5.3 Relevance condition

  • In the simple example above, The first stage is
    \[ x_i = \pi_0 + \pi_1 z_i + v_i \] and the second stage is \[ y_i = \beta_0 + \beta_1 \widehat{x}_i + u_i \]
  • The second stage would have perfect multicollinarity if \(\pi_1 = 0\) (i.e., \(\widehat{x}_i = \pi_0\)).

  • Back to the general case, the first stage for \(X_k\) can be written as \[ X_{ki} = \pi_0 + \pi_1 Z_{1i} + \cdots + \pi_M Z_{Mi} + \pi_{M+1} W_{1i} + \cdots + \pi_{M+R} W_{Ri} \] and one of \(\pi_1 , \cdots, \pi_M\) should be non-zero.
  • Intuitively speaking, the instruments should be correlated with endogenous variables after controlling for exogenous variables

5.4 Check Instrument Validity: Relevance

  • Instruments are weak if those instruments explain little variation in the endogenous variables.
  • Weak instruments lead to
    1. imprecise estimates (higher standard errors)
    2. The asymptotic distribution would deviate from a normal distribution even if we have a large sample.

5.5 A rule of thumb to check the relevance conditions.

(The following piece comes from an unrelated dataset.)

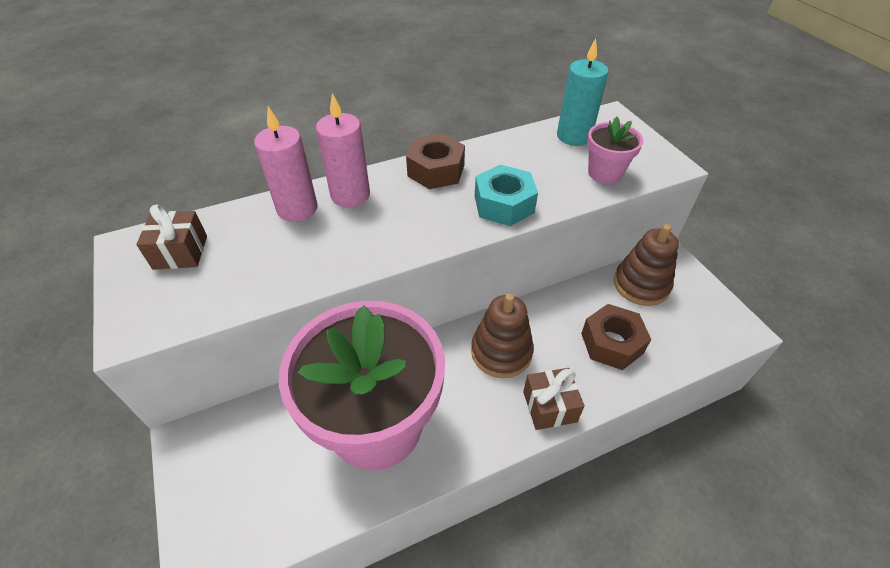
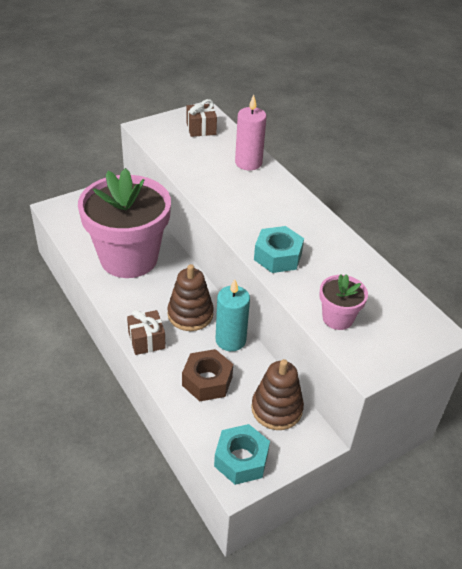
camera: 80 degrees right, 5 degrees down
(350, 195) = (268, 182): pink candle -> none
(436, 170) = (309, 220): brown nut -> none
(574, 136) = (389, 301): turquoise candle -> turquoise candle (230, 340)
(714, 322) = (241, 459): none -> turquoise nut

  • Consider the case with one endogenous variable \(X_{1i}\).
  • The first stage regression
    \[ X_k = \pi_0 + \pi_1 Z_{1i} + \cdots + \pi_M Z_{Mi} + \pi_{M+1} W_{1i} + \cdots + \pi_{M+R} W_{Ri} \]
  • And test the null hypothesis \[ \begin{aligned} H_0 & : \pi_1 = \cdots = \pi_M = 0 \\ H_1 & : otherwise \end{aligned} \]
    • This is F test (test of joint hypothesis)
  • If we can reject this, we can say no concern for weak instruments.
  • A rule of thumbs is that the F statistic should be larger than 10.
  • See Stock, Wright, and Yogo (2012)

5.6 Independence (Instrument exogeneity)

  • Arguing for independence is hard and a key in empirical analysis.
  • Justification of this assumption depends on a context, institutional features, etc…
  • We will see some examples in the next chapter.